Syria: ponad 20 osób zginęło w zamachach
Ponad 20 osób zginęło w środę w zamachach samobójczych z użyciem samochodu pułapki w mieście Idlib w północno-zachodniej Syrii - podała państwowa agencja Sana. Idlib jest w rękach sił rządowych, walczących z rebelią przeciw prezydentowi Baszarowi el-Asadowi.
- Terroryści, których misją był zamach samobójczy, zdetonowali dwa samochody pułapki w mieście Idlib - powiadomiła Sana, powołując się na władze lokalne. Reżim Asada i związane z nim media nazywają terrorystami rebeliantów walczących z siłami rządowymi.

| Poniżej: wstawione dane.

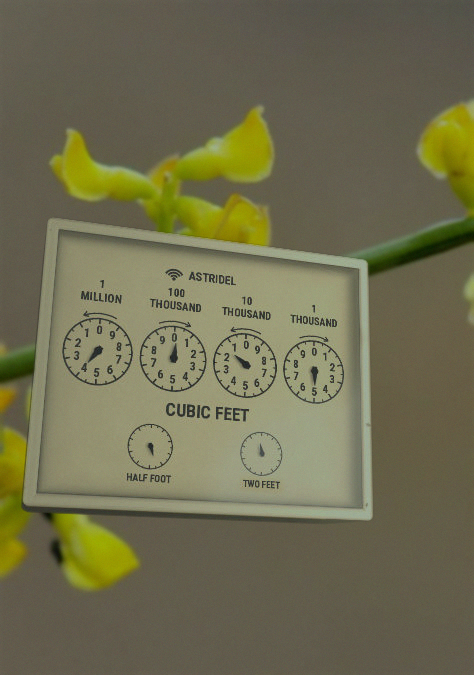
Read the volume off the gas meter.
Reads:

Podczas gdy Sana twierdzi, iż doszło do dwóch zamachów, w których zginęły 22 osoby, a 30 zostało rannych, to opozycyjne Syryjskie Obserwatorium Praw Człowieka podało informację o trzech skoordynowanych atakach i 24 ofiarach śmiertelnych.

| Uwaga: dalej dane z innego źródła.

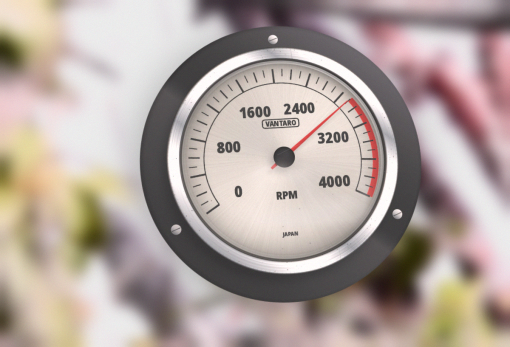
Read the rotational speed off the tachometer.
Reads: 2900 rpm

Według tej organizacji, która opiera się na informatorach w kraju, celem jednego z ataków były samochody rządowe, stojące niedaleko budynku sił bezpieczeństwa. Większość ofiar zamachu to żołnierze - wyjaśnia obserwatorium.
Do zamachów w Idlibie doszło dzień po tym, gdy w podwójnej eksplozji na uniwersytecie w Aleppo zginęło ponad 80 osób. Zarówno rebelianci, jak i przedstawiciele reżimu w Damaszku odcięli się od tych zamachów.
W konflikcie w Syrii trwa militarny impas. Wobec przewagi sił rządowych w postaci samolotów bojowych i rakiet powstańcy uciekają się do ataków bombowych.
Według ONZ konflikt pochłonął już ponad 60 tys. ofiar śmiertelnych.